GAO Report on EB-5 Is a Mixed Bag: Some Zingers, Some Major Gaps

By David North on August 13, 2015

Wednesday's GAO report on the EB-5 program, "Immigrant Investor Program: Additional Actions Needed to Better Assess Fraud Risks and Economic Benefits", contained some useful elements — such as the finding that USCIS is not trying hard enough to identify fraud and threats to national security — but there were major gaps in what it should have, and could have, covered.

The EB-5 (immigrant investor) program provides a set of green cards to investors (and their families) in exchange for (usually) a half-million-dollar investment in the U.S. economy through USCIS-approved channels. These are normally real estate deals.

Sen. Chuck Grassley (R-Iowa), chair of the Senate Judiciary Committee, who had asked that a GAO investigation be conducted on the subject, immediately praised the report stating in a press release that the report:

Highlights the lack of rigorous oversight of the EB-5 regional center program, specifically how the agency [USCIS] fails to analyze risks, continuously assess fraud and accurately measure economic benefits.

Some of the other problems that GAO found were these:

  • It has difficulty figuring out the source of some of the invested funds, which are supposed to come from lawful sources;

  • The agency's reliance on "paper-based documentation" undercuts its ability to weed out fraud and abuse; and

  • The agency does not appropriately track the economic impacts of the EB-5 program.

While the report is written in the ultra-cautious, understated style of such documents, it pointed out some details of USCIS's failings that were both glaring and unknown to me.

For example, the agency does not record basic information such as the name, address, and date of birth of the petitioners for regional centers — the middleman agencies that deal with the alien investors, on one hand, and the users of the capital, on the other. Nor does it get these details about the investors into the electronic data system. (This hampers anti-fraud efforts.)

Similarly the agency rarely conducts site visits (to see if the claimed economic activity is actually under way) and never interviews investors before the green cards are issued.

The report gently suggests at one point that USCIS is really not very well versed in evaluating the economic and business matters before it.

What I found new and appalling in the report is that USCIS arranged for the U.S. Department of Commerce, presumably at USCIS expense, to conduct an economic study of the EB-5 program that was solely focused on the benefits of the program and would not even mention, must less evaluate, the costs. That kind of behavior is more or less to be expected from USCIS these days, but that Commerce would go along with such a study design is troubling.

GAO, in my eyes, failed to even mention a series of variables that should have been covered, program elements that should have been discussed, no matter how embarrassing to the administration.

At the macro level, there is the question of the program's impact on the American economy generally; others have noticed that the additional foreign investment in the U.S. economy represents a drop in the proverbial bucket (though useful to some EB-5 middlemen). This is the elephant in the room.

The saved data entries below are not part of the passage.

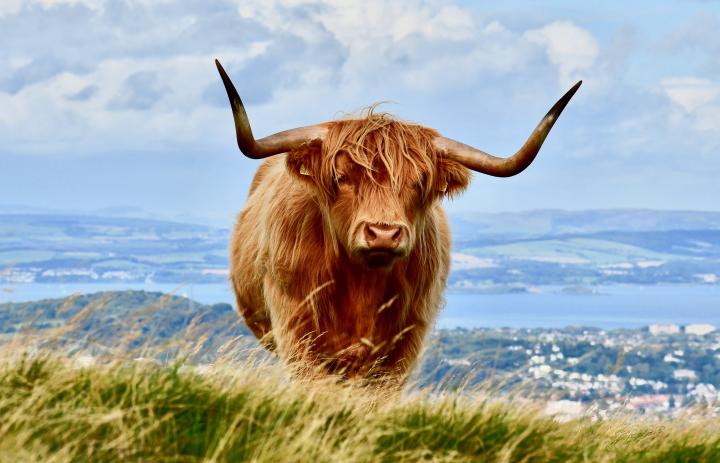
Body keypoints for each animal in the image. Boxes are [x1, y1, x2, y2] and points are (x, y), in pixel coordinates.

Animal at [217, 60, 584, 388]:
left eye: (420, 182)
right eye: (341, 177)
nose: (383, 233)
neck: (360, 285)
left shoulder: (403, 347)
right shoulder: (297, 333)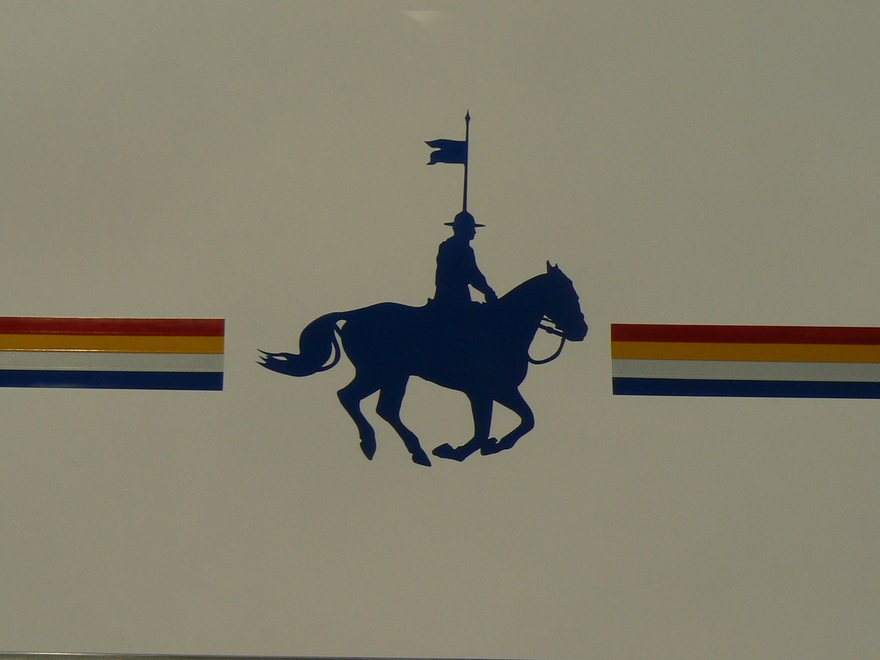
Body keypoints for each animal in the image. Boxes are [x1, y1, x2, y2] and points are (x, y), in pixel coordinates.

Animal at [259, 262, 587, 466]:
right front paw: (456, 451)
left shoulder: (502, 390)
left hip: (394, 376)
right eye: (566, 294)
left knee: (383, 408)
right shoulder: (483, 391)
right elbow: (487, 429)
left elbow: (526, 420)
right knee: (351, 397)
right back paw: (374, 444)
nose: (581, 330)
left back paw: (413, 451)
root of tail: (352, 315)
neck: (503, 326)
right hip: (380, 372)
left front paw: (492, 446)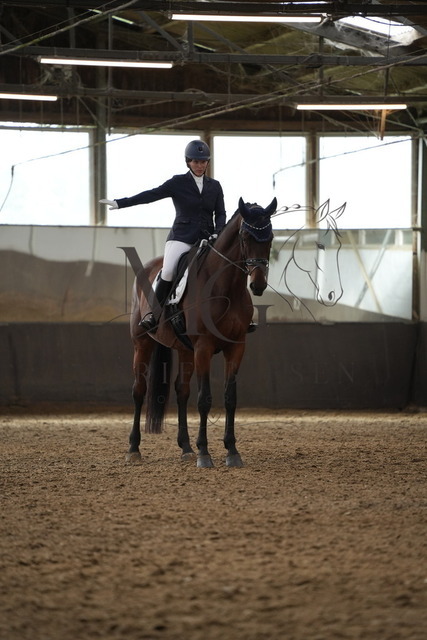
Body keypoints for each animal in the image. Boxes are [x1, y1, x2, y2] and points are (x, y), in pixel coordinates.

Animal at [127, 196, 277, 468]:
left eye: (270, 237)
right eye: (245, 237)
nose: (258, 285)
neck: (226, 286)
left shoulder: (236, 347)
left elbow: (230, 397)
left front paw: (231, 451)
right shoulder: (204, 347)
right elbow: (205, 398)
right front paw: (205, 453)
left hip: (185, 350)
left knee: (181, 391)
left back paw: (186, 448)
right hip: (142, 343)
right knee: (139, 389)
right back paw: (134, 448)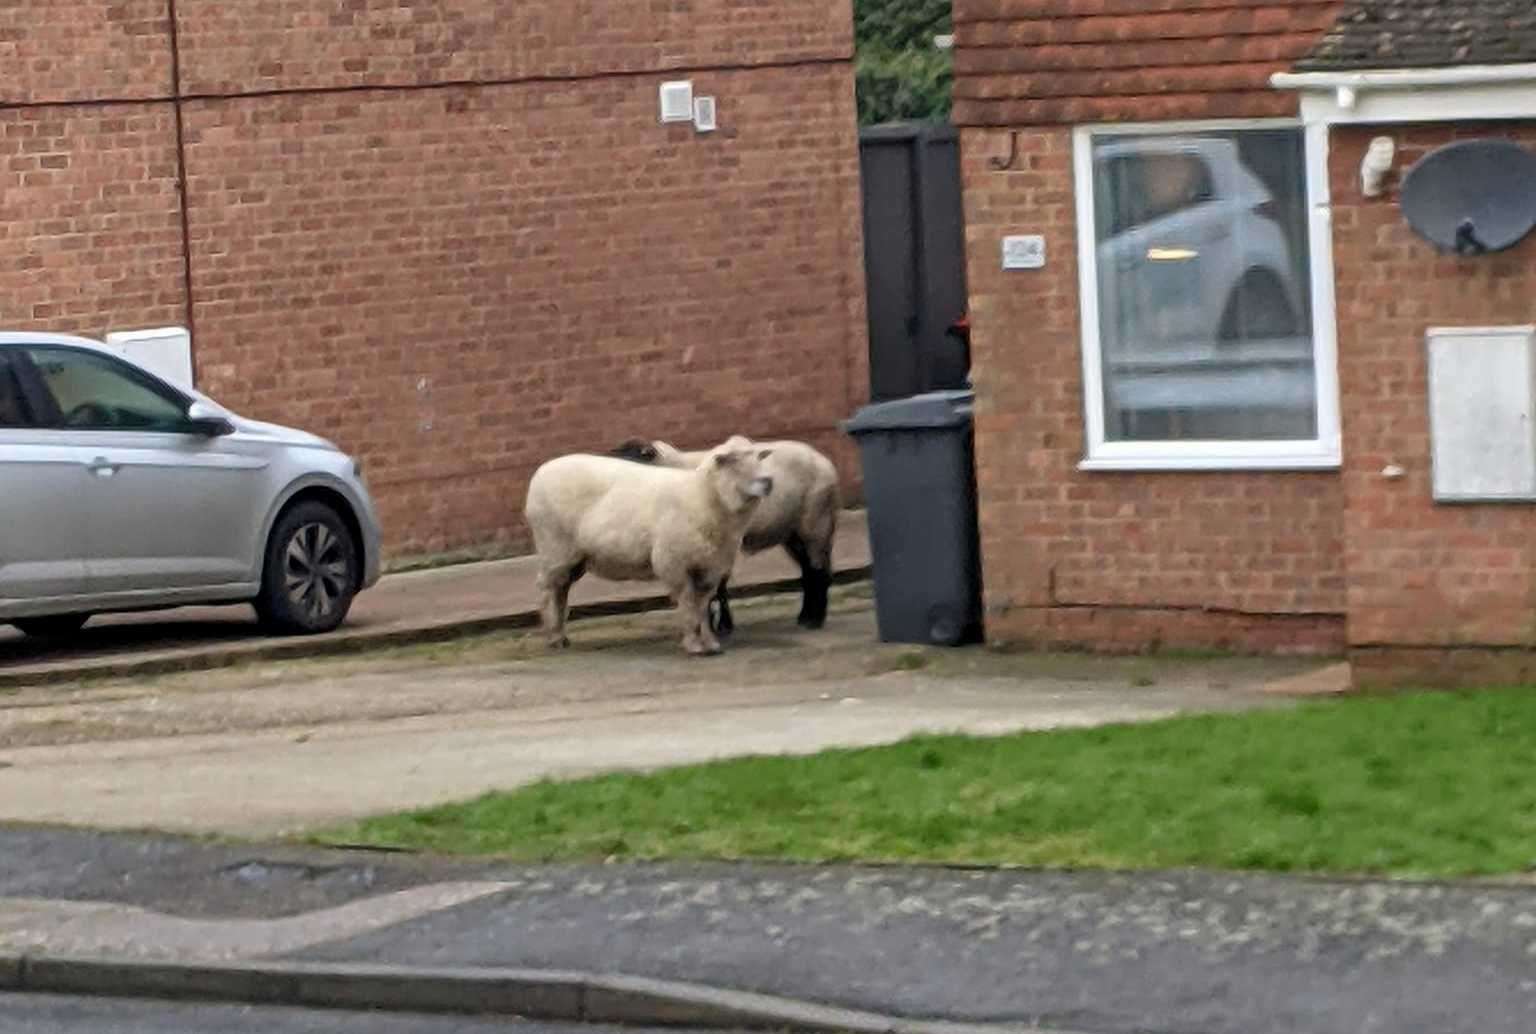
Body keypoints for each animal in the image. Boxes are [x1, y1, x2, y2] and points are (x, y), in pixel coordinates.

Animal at [522, 436, 774, 654]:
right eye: (734, 461)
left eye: (759, 457)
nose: (768, 482)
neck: (700, 496)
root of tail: (541, 472)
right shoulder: (674, 562)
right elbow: (688, 604)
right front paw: (694, 645)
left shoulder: (711, 566)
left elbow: (702, 606)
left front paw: (710, 643)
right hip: (554, 546)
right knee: (547, 591)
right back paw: (553, 637)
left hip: (574, 557)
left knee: (561, 590)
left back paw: (562, 636)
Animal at [605, 433, 841, 632]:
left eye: (636, 458)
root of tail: (823, 461)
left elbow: (718, 586)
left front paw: (721, 626)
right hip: (792, 532)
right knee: (808, 570)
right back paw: (805, 617)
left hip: (816, 522)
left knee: (818, 570)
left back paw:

There was no attempt to lay out with any specificity the threat scenarios that need to be addressed, from the hoodwinking of alien investors by some of the middlemen to the attempts by other alien investors to use the program to buy into such sensitive areas as the construction of a field office for the FBI.

Further, there was no effort made to discuss the obvious disconnect of a program that is supposed to bring foreign capital to depressed rural and urban areas, and does not do so. In that context, I remember a conversation with a skilled business reporter from the Los Angeles area who asked me: "If the EB-5 program is supposed to be for depressed areas, how come all the projects are in the glitziest parts of town?"

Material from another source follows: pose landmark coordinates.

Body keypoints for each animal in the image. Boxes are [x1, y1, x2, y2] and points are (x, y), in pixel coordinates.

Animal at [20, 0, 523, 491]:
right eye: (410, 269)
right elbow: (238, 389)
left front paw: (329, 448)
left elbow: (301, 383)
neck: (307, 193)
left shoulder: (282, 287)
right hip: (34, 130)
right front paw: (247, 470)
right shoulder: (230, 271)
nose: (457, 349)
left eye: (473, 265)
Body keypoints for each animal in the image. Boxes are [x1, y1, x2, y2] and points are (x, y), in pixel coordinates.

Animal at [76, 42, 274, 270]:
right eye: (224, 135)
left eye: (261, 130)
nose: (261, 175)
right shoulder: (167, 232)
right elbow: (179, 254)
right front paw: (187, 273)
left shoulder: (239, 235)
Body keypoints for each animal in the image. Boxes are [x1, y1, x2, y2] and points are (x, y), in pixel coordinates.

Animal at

The answer — which is not mentioned by GAO — is that USCIS has allowed a definition of "targeted employment area" that is so loose that just about any location in the United States would qualify. In an earlier blog I showed how a TEA could be constructed in Washington, D.C., that included the affluent neighborhood of the White House. It would be qualified under USCIS rules as a depressed area.

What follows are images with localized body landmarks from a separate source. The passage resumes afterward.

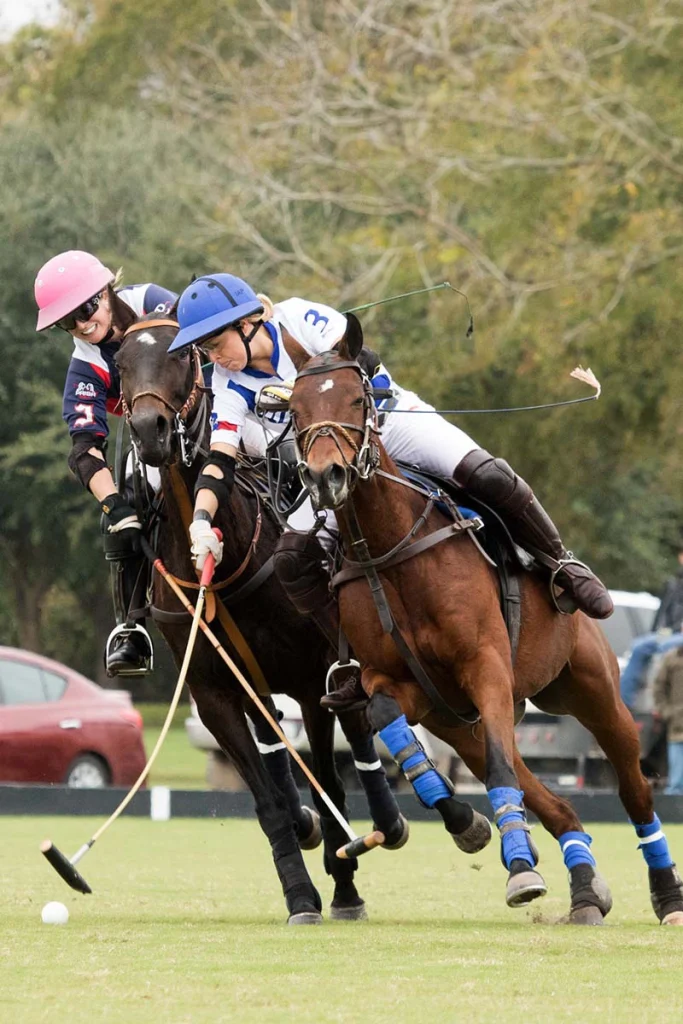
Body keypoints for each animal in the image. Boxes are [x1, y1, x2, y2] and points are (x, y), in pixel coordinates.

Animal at [114, 319, 409, 929]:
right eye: (122, 361)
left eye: (181, 359)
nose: (152, 430)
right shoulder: (214, 692)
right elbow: (270, 802)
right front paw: (301, 894)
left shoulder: (311, 678)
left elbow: (329, 782)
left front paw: (345, 888)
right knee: (279, 743)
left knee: (358, 732)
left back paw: (389, 825)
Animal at [288, 315, 683, 925]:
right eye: (295, 407)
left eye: (356, 398)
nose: (326, 476)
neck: (390, 550)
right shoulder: (401, 684)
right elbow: (385, 716)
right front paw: (464, 822)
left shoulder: (486, 664)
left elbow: (500, 770)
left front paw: (520, 870)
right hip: (464, 721)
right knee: (555, 803)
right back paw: (585, 891)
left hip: (592, 689)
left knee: (633, 789)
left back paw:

Finally the numerous scandals within the program, such as political interference in the decision-making process, are skimmed over lightly while the enormous EB-5 problems in South Dakota are not even mentioned. You can just about hear the sighs of relief from USCIS headquarters.

This report was, incidentally, based on an almost completely inward-looking process. The GAO's feds talked to other feds, looked at federal procedures, and examined federal government records, all useful parts of such a study. It would have been helpful if the massive GAO study team (the acknowledgments mention 14 names) would have done a literature search, or talked to more outsiders, such as aliens who lost their investments and their green cards, as a result of program operations. It would have been helpful to name some names, too, other than those that are already in the court system. (Deputy Secretary of DHS Alejandro Mayorkas, who as USCIS director was charged with political interference in the program by the department's then acting inspector general, is not named, and is identified only as a "former director" of USCIS.)

While the report has many useful elements in it, the work product also represents a lost opportunity to really examine the EB-5 program, warts and all.